In 2014–2015, in-depth qualitative interviews were conducted at a Ugandan HIV clinic with 42 HIV-positive clients and 16 uninfected partners who had participated in a safer-conception counseling intervention for serodiscordant couples seeking to have a child. Participants attended up to six monthly counseling sessions in which they received instruction and ongoing support in using the safer-conception method they selected. Content analysis of interview transcripts was used to identify themes related to the benefits and challenges of safer-conception counseling.


Almost two-thirds of participants felt that safer-conception counseling was an empowering experience that enabled them to make informed choices regarding childbearing, learn how to conceive safely and understand how to stay healthy while trying to conceive. Timed unprotected intercourse was the most frequently used safer-conception method. Seven couples had successful pregnancies, and no uninfected partners seroconverted. Participants' primary concerns and challenges regarding counseling and method use were issues with manual self-insemination, difficulty with engaging partners and fear of HIV infection.

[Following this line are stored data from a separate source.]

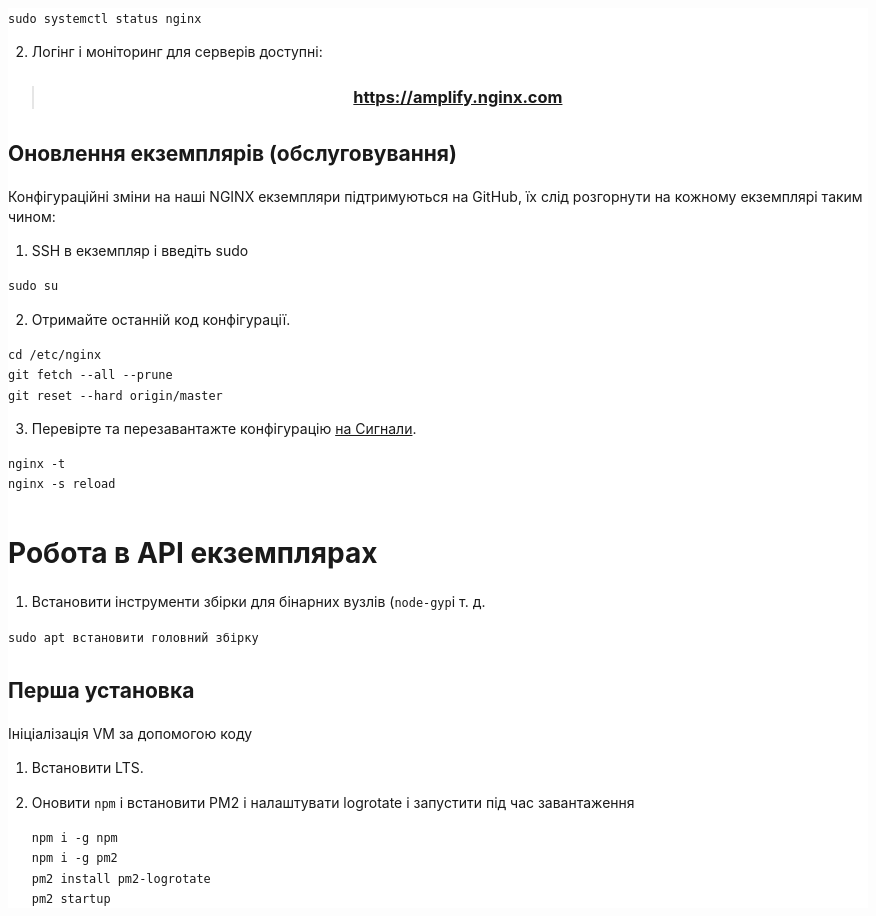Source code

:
 ```console
sudo systemctl status nginx
```

2. Логінг і моніторинг для серверів доступні:

> <h3 align="center"><a href='https://amplify.nginx.com' _target='blank'>https://amplify.nginx.com</a></h3>
## Оновлення екземплярів (обслуговування)

Конфігураційні зміни на наші NGINX екземпляри підтримуються на GitHub, їх слід розгорнути на кожному екземплярі таким чином:

1. SSH в екземпляр і введіть sudo

```console
sudo su
```

2. Отримайте останній код конфігурації.

```console
cd /etc/nginx
git fetch --all --prune
git reset --hard origin/master
```

3. Перевірте та перезавантажте конфігурацію [на Сигнали](https://docs.nginx.com/nginx/admin-guide/basic-functionality/runtime-control/#controlling-nginx).

```console
nginx -t
nginx -s reload
```

# Робота в API екземплярах

1. Встановити інструменти збірки для бінарних вузлів (`node-gyp`і т. д.

```console
sudo apt встановити головний збірку
```

## Перша установка

Ініціалізація VM за допомогою коду

1. Встановити LTS.

2. Оновити `npm` і встановити PM2 і налаштувати logrotate і запустити під час завантаження

   ```console
   npm i -g npm
   npm i -g pm2
   pm2 install pm2-logrotate
   pm2 startup
   ```

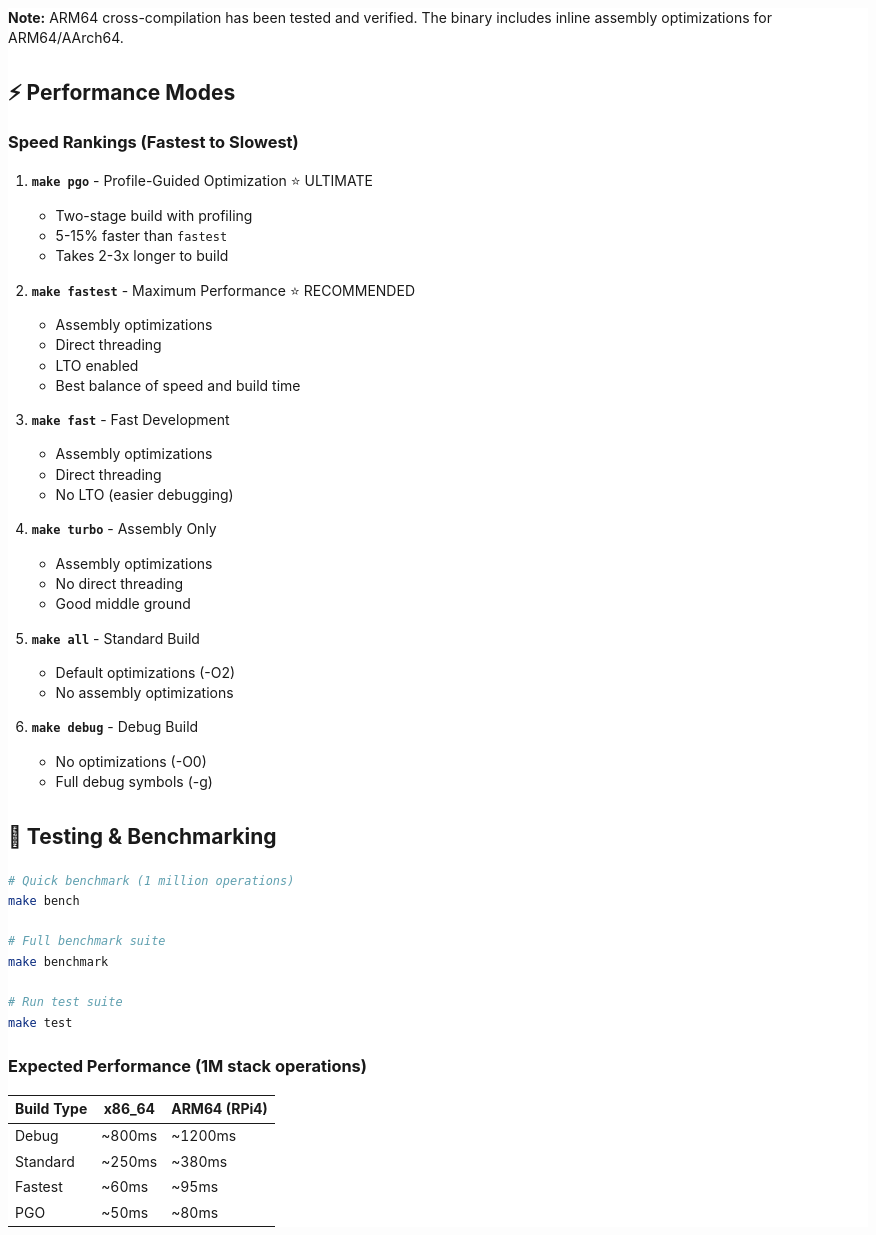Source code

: **Note:** ARM64 cross-compilation has been tested and verified. The binary includes inline assembly optimizations for
ARM64/AArch64.

## ⚡ Performance Modes

### Speed Rankings (Fastest to Slowest)

1. **`make pgo`** - Profile-Guided Optimization ⭐ ULTIMATE
    - Two-stage build with profiling
    - 5-15% faster than `fastest`
    - Takes 2-3x longer to build

2. **`make fastest`** - Maximum Performance ⭐ RECOMMENDED
    - Assembly optimizations
    - Direct threading
    - LTO enabled
    - Best balance of speed and build time

3. **`make fast`** - Fast Development
    - Assembly optimizations
    - Direct threading
    - No LTO (easier debugging)

4. **`make turbo`** - Assembly Only
    - Assembly optimizations
    - No direct threading
    - Good middle ground

5. **`make all`** - Standard Build
    - Default optimizations (-O2)
    - No assembly optimizations

6. **`make debug`** - Debug Build
    - No optimizations (-O0)
    - Full debug symbols (-g)

## 🧪 Testing & Benchmarking

```bash
# Quick benchmark (1 million operations)
make bench

# Full benchmark suite
make benchmark

# Run test suite
make test
```

### Expected Performance (1M stack operations)

| Build Type | x86_64 | ARM64 (RPi4) |
|------------|--------|--------------|
| Debug      | ~800ms | ~1200ms      |
| Standard   | ~250ms | ~380ms       |
| Fastest    | ~60ms  | ~95ms        |
| PGO        | ~50ms  | ~80ms        |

Counseling can help HIV-infected individuals make informed choices about childbearing and safer-conception methods; however, a controlled clinical trial is needed to determine whether clients use such methods correctly and to assess rates of pregnancy and transmission. Policymakers need to consider including safer-conception counseling as part of routine HIV care.

Author's Affiliations

Deborah Mindry is research anthropologist, Center for Social Medicine and Humanities, Semel Institute, University of California, Los Angeles, CA, USA. Mahlet A. Woldetsadik is assistant policy researcher, and Glenn Wagner is senior behavioral scientist, RAND Corporation, Santa Monica, CA, USA. Rhoda K. Wanyenze is associate professor and dean, School of Public Health, and Jolly Beyeza-Kashesya is senior consultant obstetrician/gynecologist, Department of Obstetrics and Gynecology, School of Medicine—both at the College of Health Sciences, Makerere University, Kampala, Uganda. Sarah Finocchario-Kessler is associate professor, Department of Family Medicine, University of Kansas Medical Center, Kansas City, KS, USA. Kathy Goggin is director, Health Services and Outcomes Research, Children's Mercy Kansas City, University of Missouri, Kansas City, MO, USA.


The views expressed in this publication do not necessarily reflect those of the Guttmacher Institute.